Maybe there was a platform at the end
where tourists like you gathered
and dove into the bay, ignoring the signs
that said don’t.
Or maybe there wasn’t a platform,
just a walkway into the sea for atmosphere,
a place to stop and breathe in the salt air.
Don’t you wonder how it fell into such disrepair?
When did it become so disposable?
When did it’s value fall below the threshold
that the maintenance was no long work the effort
and it was left to slowly come undone?
And what was it like, that decline?
The slow rot.
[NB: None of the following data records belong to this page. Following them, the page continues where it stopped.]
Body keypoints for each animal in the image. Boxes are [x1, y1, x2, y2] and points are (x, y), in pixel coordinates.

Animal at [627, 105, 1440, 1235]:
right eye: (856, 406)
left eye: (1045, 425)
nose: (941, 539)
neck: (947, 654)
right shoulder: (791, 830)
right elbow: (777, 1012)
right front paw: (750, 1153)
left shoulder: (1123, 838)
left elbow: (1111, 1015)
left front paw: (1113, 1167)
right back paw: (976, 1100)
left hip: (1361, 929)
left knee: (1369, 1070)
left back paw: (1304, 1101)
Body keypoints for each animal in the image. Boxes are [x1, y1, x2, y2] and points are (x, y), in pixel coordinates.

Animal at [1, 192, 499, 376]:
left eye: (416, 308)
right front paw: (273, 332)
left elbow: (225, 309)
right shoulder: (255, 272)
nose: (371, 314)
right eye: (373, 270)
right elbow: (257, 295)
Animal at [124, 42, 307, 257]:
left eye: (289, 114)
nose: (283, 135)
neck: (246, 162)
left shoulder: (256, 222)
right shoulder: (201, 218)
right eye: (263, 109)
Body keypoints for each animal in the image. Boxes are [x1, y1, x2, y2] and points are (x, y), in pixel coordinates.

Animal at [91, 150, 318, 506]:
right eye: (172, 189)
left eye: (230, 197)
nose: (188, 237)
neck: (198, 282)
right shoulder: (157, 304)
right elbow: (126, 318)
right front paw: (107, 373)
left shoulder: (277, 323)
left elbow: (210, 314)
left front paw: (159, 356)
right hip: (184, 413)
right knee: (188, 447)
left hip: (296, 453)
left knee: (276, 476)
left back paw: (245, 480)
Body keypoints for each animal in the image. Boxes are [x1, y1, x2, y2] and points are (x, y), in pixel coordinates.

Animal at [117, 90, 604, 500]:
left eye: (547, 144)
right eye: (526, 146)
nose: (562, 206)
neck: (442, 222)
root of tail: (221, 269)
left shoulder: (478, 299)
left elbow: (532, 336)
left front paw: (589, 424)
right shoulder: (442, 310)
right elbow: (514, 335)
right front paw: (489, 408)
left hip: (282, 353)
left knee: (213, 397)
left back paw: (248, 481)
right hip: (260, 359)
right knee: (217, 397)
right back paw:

One grey board after another
coming loose, undone, falling into the sea
to become driftwood, leaving holes
each new visitor had to step over
until the gaps grew so wide they could not be crossed.
How long did it take?
And how long before every last board fell into the sea
and began their tidal journey?
And how long before these last pylons too
dislodge from their muddy foundation
and drift away?
You wonder, early in the morning fog.
how the same happened to you
and how you came back, rebuilt and worthy
of the work.
As always you are short on answers,
but it does not matter. You stand.
You walk. You live.
And that is enough.
About this poem
The picture was taken in Provincetown, Mass.